You can register for a free account at the ThinkFree website or if you can login to Google, you already have a ThinkFree login — you can sign in using your Google details without creating a new account at thinkfree.com.
From ThinkFree’s online My Office page, you can create new documents, spreadsheets and presentations, plus share files for others to view and edit. ThinkFree also has Note, which includes readymade templates for easy creation of web pages and posting to blogs. Pointing the way to future development, ThinkFree also has a demo version for viewing and synchronising files on the iPhone and iPod Touch.
If you need offline access, synchronisation with online and a full-featured Microsoft Office alternative, you can download ThinkFree Office desktop version, which costs $US50 and is available for Windows, Linux and Mac OS X. ThinkFree files are interchangeable between these three different operating systems. There’s also a slimmed down edition designed specifically for netbooks — ThinkFree Mobile Netbook Edition.
BigPond has licensed the ThinkFree Office technology to create BigPond Office (bigpondoffice.com.au), which puts a BigPond face on the suite and includes unmetered downloads for most BigPond Broadband Members (non-BigPond customers need to pay a monthly fee of $7.95), though you only get a relatively small 250MB of storage.
Microsoft Office Live Workspace
Quite simply, this is Microsoft Office 2007 for the web. Released in March 2008, it’s still in Beta, like many online office programs, but Office Live Workspace works well. You can create text documents (called notes), lists (basic spreadsheets), plus to-do lists, contact lists and event lists, all using a spreadsheet format.
Users can have multiple workspaces and each new workspace comes with templates for the types of documents you might need, such as an agenda, notes, flyer, invitation, list of invitees and to-do list.
Key features include an activity panel that shows everything happening in a workspace at a glance; email notifications about changes, workspaces or documents; bookmarking of workspace items; and drag-and-drop uploading of multiple items from the desktop.

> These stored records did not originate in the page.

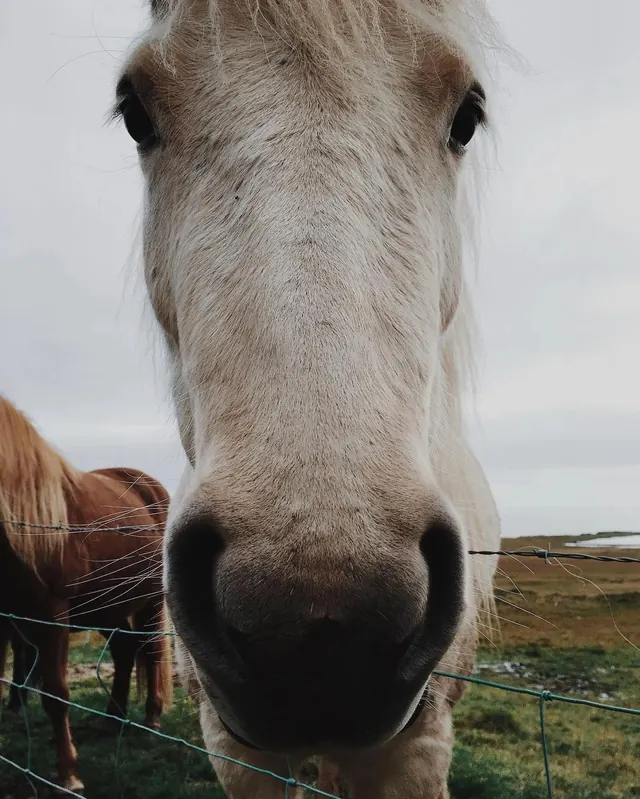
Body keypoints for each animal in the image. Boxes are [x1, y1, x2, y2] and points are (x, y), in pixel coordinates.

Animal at [0, 395, 174, 793]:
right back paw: (113, 717)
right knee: (125, 652)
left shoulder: (51, 615)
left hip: (150, 604)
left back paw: (152, 718)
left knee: (151, 651)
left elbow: (56, 694)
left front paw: (68, 775)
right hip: (108, 609)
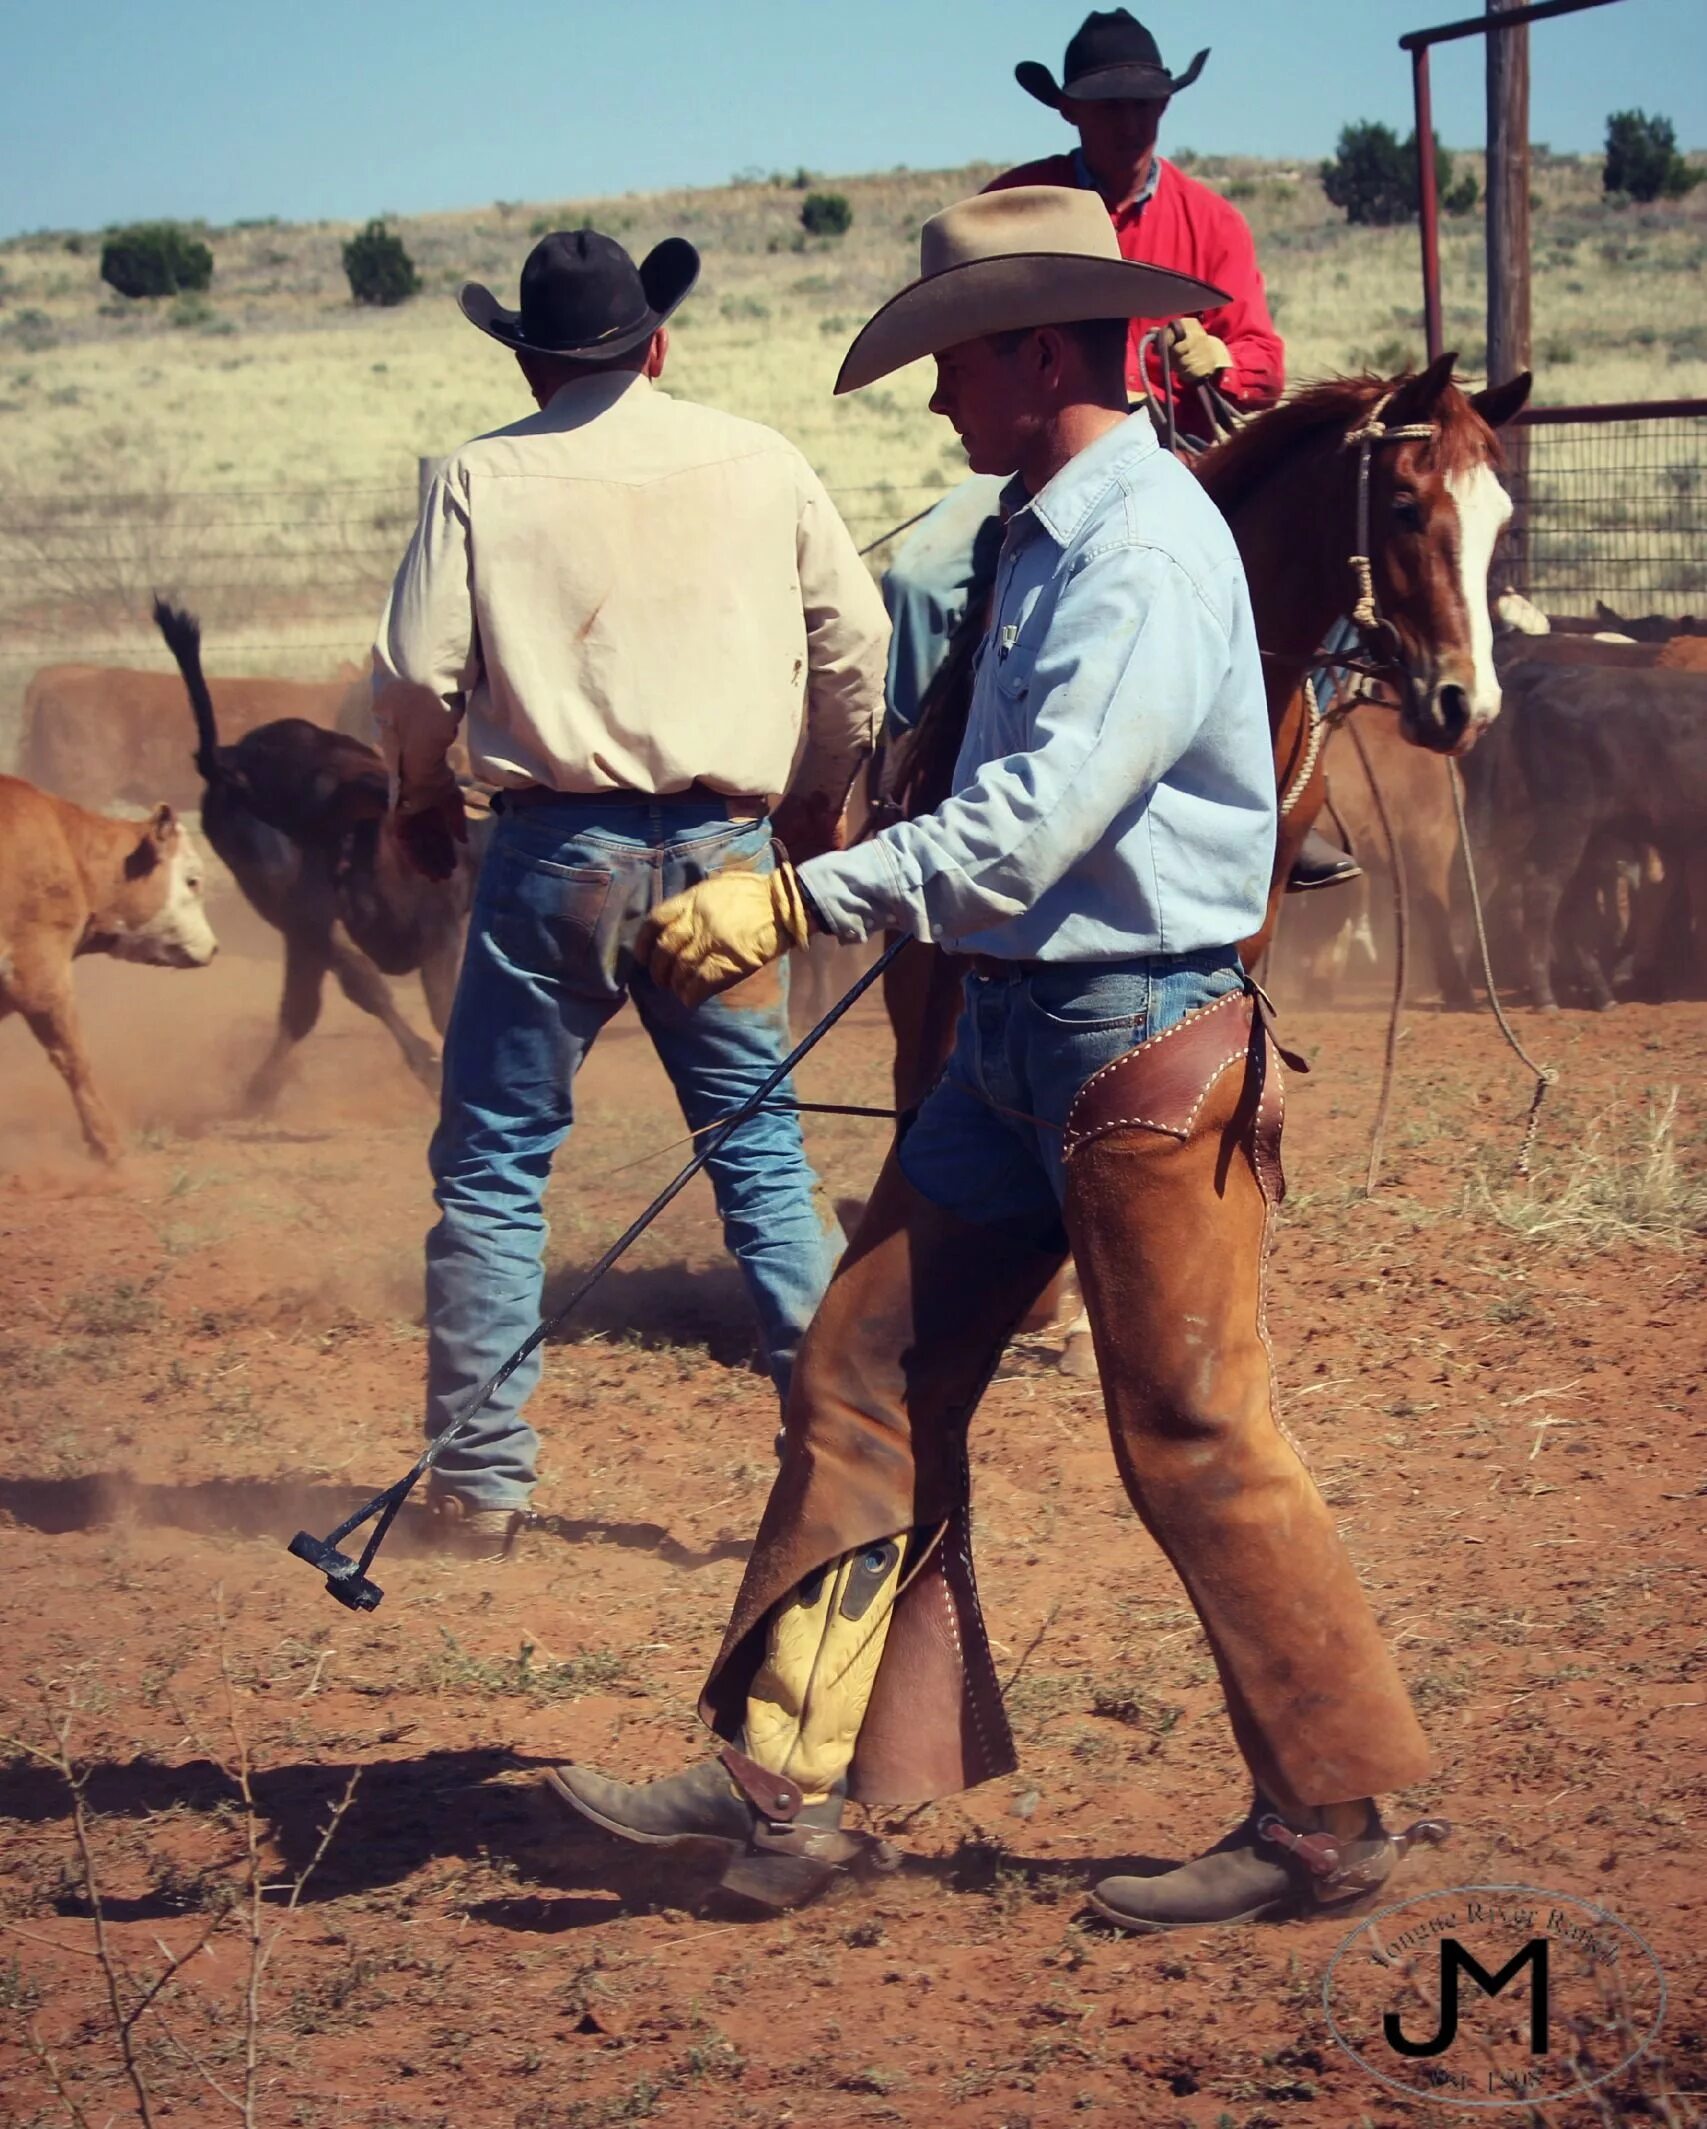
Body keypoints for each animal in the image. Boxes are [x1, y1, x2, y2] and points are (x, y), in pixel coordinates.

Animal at [0, 770, 219, 1158]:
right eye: (192, 880)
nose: (214, 947)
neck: (70, 851)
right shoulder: (39, 973)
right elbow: (74, 1057)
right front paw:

You can also synchronise your Contact, Tasks and Event lists with Outlook 2003 and 2007, and export any workspace list to Excel.

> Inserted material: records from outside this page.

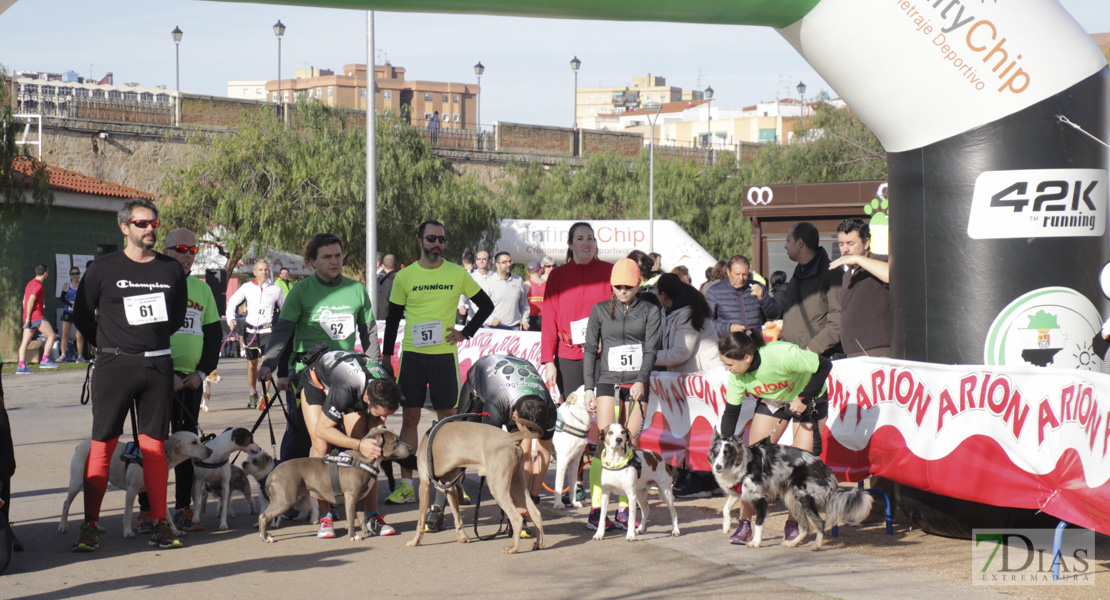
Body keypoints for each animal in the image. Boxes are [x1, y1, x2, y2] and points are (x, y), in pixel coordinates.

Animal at [58, 430, 213, 539]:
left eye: (199, 440)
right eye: (193, 442)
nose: (210, 450)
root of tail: (80, 445)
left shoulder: (158, 489)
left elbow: (167, 515)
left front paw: (174, 531)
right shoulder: (131, 491)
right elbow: (128, 513)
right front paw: (127, 532)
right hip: (77, 482)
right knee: (65, 504)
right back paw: (63, 526)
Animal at [408, 417, 546, 552]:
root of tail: (509, 437)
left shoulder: (424, 484)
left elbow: (420, 520)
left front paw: (415, 541)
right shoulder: (450, 486)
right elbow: (457, 515)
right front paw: (463, 537)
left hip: (498, 485)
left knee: (517, 517)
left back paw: (513, 548)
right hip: (517, 482)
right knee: (536, 513)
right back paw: (539, 544)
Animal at [705, 430, 870, 547]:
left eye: (727, 453)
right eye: (716, 452)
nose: (717, 467)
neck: (743, 465)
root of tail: (824, 467)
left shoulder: (760, 499)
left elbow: (758, 523)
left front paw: (756, 542)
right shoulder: (739, 493)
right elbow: (725, 508)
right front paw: (726, 527)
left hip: (803, 498)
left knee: (819, 523)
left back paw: (817, 545)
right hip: (792, 499)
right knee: (806, 527)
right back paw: (793, 543)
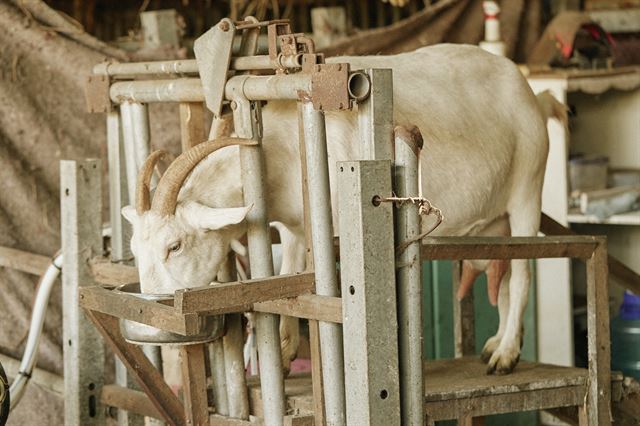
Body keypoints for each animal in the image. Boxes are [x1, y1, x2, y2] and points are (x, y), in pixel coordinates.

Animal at [122, 45, 564, 374]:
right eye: (135, 250)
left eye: (175, 246)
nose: (149, 313)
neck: (284, 148)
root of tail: (534, 96)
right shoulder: (295, 227)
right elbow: (289, 281)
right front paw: (282, 354)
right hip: (494, 221)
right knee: (503, 272)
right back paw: (498, 343)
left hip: (527, 185)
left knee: (523, 273)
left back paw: (505, 356)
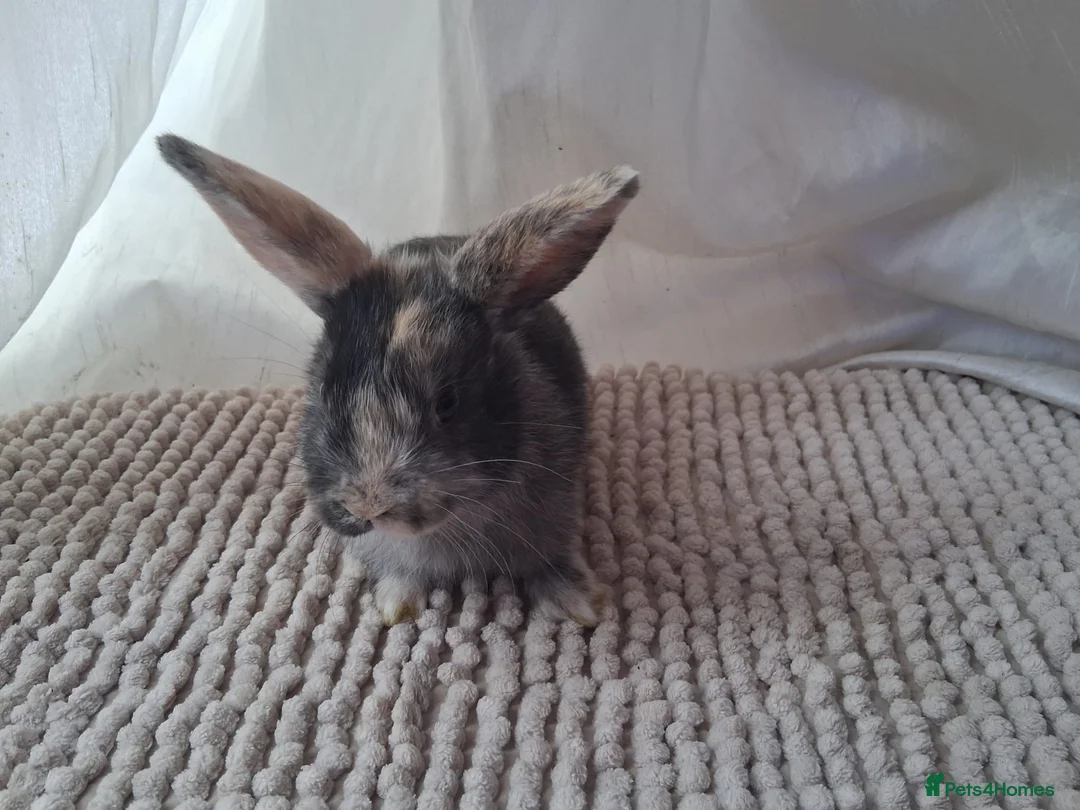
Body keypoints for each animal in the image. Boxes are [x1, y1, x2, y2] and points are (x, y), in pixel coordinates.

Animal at [157, 133, 638, 627]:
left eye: (448, 403)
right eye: (324, 392)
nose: (368, 506)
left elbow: (553, 561)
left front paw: (579, 605)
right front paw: (396, 605)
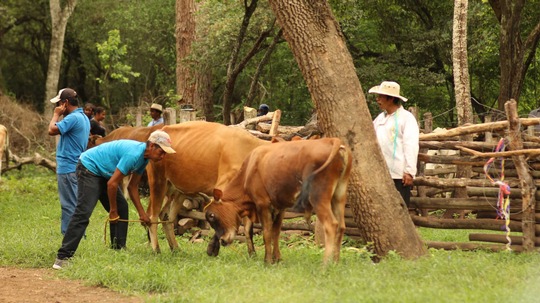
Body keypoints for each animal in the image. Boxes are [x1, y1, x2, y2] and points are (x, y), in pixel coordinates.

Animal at [205, 139, 352, 264]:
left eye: (212, 215)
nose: (223, 241)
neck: (248, 171)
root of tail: (332, 140)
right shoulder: (280, 207)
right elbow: (276, 232)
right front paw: (277, 259)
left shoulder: (262, 203)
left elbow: (267, 233)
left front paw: (268, 260)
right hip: (339, 195)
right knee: (341, 226)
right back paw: (336, 262)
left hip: (318, 197)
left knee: (331, 225)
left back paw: (325, 264)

As with other online services you need to register with the Office Live Workspace service online to create a free user account, or you can use an existing Windows Live ID. If you’re a user of Microsoft Office on your PC, Office Live Workspace has some downloadable extras that integrate closely with the desktop version of Office so you can actually work with the Microsoft programs you already know — Word, Excel and PowerPoint.
If you install the Office Live Add-in, you can open and save files directly from Microsoft Office XP, 2003 or 2007. It also lets you access and preview your documents even without the desktop version of Office installed. It provides password-protected document sharing so you can control who can view and edit your work.
Microsoft says Office Live Workspace beta will remain free, but may later carry advertising and may also later charge for additional features or services.
Adobe has thrown its considerable weight and name behind the cloud computing concept with the introduction of acrobat.com, an online productivity suite built using Adobe AIR as the foundation. Adobe AIR combines several web technologies to deliver web and office applications to desktop users.
Acrobat.com gives you a word processor (Buzzword), live web conferencing (ConnectNow), PDF creation (Create PDF), file sharing (Share) and file storage (My Files). It provides strong emphasis on online collaboration, allowing multiple users simultaneously.
Acrobat.com provides a different look and feel to the traditional office suite and doesn’t include a spreadsheet program. To use the suite properly, you’ll need Adobe Flash Player and Adobe Reader installed on your PC.